[[ Given records, beginning ]]
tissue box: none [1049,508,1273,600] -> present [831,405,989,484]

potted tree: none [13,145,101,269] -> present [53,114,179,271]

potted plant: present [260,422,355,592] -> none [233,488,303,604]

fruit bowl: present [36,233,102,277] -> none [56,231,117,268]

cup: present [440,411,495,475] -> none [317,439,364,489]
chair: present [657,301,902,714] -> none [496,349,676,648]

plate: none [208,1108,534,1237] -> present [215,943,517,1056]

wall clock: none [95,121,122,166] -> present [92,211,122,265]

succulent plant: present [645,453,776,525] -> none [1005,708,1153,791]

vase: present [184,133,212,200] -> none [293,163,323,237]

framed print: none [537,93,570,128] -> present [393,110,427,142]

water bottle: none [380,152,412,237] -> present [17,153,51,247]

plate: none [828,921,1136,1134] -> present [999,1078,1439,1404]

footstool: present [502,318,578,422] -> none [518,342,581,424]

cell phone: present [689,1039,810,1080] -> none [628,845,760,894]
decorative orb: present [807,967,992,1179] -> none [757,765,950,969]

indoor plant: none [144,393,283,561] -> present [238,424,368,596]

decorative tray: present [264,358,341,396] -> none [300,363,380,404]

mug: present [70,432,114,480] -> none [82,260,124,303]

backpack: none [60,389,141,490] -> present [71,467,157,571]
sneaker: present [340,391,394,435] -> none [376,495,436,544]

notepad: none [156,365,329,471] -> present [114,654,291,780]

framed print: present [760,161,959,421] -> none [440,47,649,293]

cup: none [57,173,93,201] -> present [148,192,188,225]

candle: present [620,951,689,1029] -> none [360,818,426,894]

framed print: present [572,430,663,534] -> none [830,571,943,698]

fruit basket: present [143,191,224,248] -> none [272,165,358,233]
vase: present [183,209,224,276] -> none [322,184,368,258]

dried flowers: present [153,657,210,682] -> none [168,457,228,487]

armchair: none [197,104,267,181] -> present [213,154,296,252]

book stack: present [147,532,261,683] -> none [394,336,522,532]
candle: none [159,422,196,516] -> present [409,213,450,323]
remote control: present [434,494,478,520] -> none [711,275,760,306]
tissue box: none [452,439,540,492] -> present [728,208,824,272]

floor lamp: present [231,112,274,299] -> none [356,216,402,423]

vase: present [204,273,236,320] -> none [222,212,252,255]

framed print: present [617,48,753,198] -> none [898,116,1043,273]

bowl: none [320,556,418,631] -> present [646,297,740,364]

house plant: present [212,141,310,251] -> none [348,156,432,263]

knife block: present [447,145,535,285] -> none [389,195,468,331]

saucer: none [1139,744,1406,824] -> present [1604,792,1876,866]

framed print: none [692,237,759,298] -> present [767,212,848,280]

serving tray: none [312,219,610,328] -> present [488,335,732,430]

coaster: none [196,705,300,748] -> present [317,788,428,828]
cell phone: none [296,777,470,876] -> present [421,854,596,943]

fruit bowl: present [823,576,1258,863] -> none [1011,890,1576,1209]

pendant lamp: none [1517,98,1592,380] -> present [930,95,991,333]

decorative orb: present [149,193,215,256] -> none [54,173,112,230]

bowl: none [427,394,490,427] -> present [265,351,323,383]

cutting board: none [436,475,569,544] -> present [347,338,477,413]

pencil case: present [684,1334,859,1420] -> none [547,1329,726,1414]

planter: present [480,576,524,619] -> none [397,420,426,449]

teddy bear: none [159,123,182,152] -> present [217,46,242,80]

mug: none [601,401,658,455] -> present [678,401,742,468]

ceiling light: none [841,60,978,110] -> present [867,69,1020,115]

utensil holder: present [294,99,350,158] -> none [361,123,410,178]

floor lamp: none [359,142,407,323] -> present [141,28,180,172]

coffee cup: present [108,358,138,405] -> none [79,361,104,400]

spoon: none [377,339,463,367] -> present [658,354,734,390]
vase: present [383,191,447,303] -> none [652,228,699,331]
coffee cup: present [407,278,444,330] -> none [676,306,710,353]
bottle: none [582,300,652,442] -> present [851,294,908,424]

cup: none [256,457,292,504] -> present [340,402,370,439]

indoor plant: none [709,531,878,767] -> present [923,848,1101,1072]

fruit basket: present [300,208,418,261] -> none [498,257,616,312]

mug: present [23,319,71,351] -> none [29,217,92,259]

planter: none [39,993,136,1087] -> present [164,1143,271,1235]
[[ Given records, end ]]
**Description of the task**
Every record, copied exactly, is the expected answer.

**Result of this task**
tissue box: none [1049,508,1273,600] -> present [831,405,989,484]

potted tree: none [13,145,101,269] -> present [53,114,179,271]

potted plant: present [260,422,355,592] -> none [233,488,303,604]

fruit bowl: present [36,233,102,277] -> none [56,231,117,268]

cup: present [440,411,495,475] -> none [317,439,364,489]
chair: present [657,301,902,714] -> none [496,349,676,648]

plate: none [208,1108,534,1237] -> present [215,943,517,1056]

wall clock: none [95,121,122,166] -> present [92,211,122,265]

succulent plant: present [645,453,776,525] -> none [1005,708,1153,791]

vase: present [184,133,212,200] -> none [293,163,323,237]

framed print: none [537,93,570,128] -> present [393,110,427,142]

water bottle: none [380,152,412,237] -> present [17,153,51,247]

plate: none [828,921,1136,1134] -> present [999,1078,1439,1404]

footstool: present [502,318,578,422] -> none [518,342,581,424]

cell phone: present [689,1039,810,1080] -> none [628,845,760,894]
decorative orb: present [807,967,992,1179] -> none [757,765,950,969]

indoor plant: none [144,393,283,561] -> present [238,424,368,596]

decorative tray: present [264,358,341,396] -> none [300,363,380,404]

mug: present [70,432,114,480] -> none [82,260,124,303]

backpack: none [60,389,141,490] -> present [71,467,157,571]
sneaker: present [340,391,394,435] -> none [376,495,436,544]

notepad: none [156,365,329,471] -> present [114,654,291,780]

framed print: present [760,161,959,421] -> none [440,47,649,293]

cup: none [57,173,93,201] -> present [148,192,188,225]

candle: present [620,951,689,1029] -> none [360,818,426,894]

framed print: present [572,430,663,534] -> none [830,571,943,698]

fruit basket: present [143,191,224,248] -> none [272,165,358,233]
vase: present [183,209,224,276] -> none [322,184,368,258]

dried flowers: present [153,657,210,682] -> none [168,457,228,487]

armchair: none [197,104,267,181] -> present [213,154,296,252]

book stack: present [147,532,261,683] -> none [394,336,522,532]
candle: none [159,422,196,516] -> present [409,213,450,323]
remote control: present [434,494,478,520] -> none [711,275,760,306]
tissue box: none [452,439,540,492] -> present [728,208,824,272]

floor lamp: present [231,112,274,299] -> none [356,216,402,423]

vase: present [204,273,236,320] -> none [222,212,252,255]

framed print: present [617,48,753,198] -> none [898,116,1043,273]

bowl: none [320,556,418,631] -> present [646,297,740,364]

house plant: present [212,141,310,251] -> none [348,156,432,263]

knife block: present [447,145,535,285] -> none [389,195,468,331]

saucer: none [1139,744,1406,824] -> present [1604,792,1876,866]

framed print: none [692,237,759,298] -> present [767,212,848,280]

serving tray: none [312,219,610,328] -> present [488,335,732,430]

coaster: none [196,705,300,748] -> present [317,788,428,828]
cell phone: none [296,777,470,876] -> present [421,854,596,943]

fruit bowl: present [823,576,1258,863] -> none [1011,890,1576,1209]

pendant lamp: none [1517,98,1592,380] -> present [930,95,991,333]

decorative orb: present [149,193,215,256] -> none [54,173,112,230]

bowl: none [427,394,490,427] -> present [265,351,323,383]

cutting board: none [436,475,569,544] -> present [347,338,477,413]

pencil case: present [684,1334,859,1420] -> none [547,1329,726,1414]

planter: present [480,576,524,619] -> none [397,420,426,449]

teddy bear: none [159,123,182,152] -> present [217,46,242,80]

mug: none [601,401,658,455] -> present [678,401,742,468]

ceiling light: none [841,60,978,110] -> present [867,69,1020,115]

utensil holder: present [294,99,350,158] -> none [361,123,410,178]

floor lamp: none [359,142,407,323] -> present [141,28,180,172]

coffee cup: present [108,358,138,405] -> none [79,361,104,400]

spoon: none [377,339,463,367] -> present [658,354,734,390]
vase: present [383,191,447,303] -> none [652,228,699,331]
coffee cup: present [407,278,444,330] -> none [676,306,710,353]
bottle: none [582,300,652,442] -> present [851,294,908,424]

cup: none [256,457,292,504] -> present [340,402,370,439]

indoor plant: none [709,531,878,767] -> present [923,848,1101,1072]

fruit basket: present [300,208,418,261] -> none [498,257,616,312]

mug: present [23,319,71,351] -> none [29,217,92,259]

planter: none [39,993,136,1087] -> present [164,1143,271,1235]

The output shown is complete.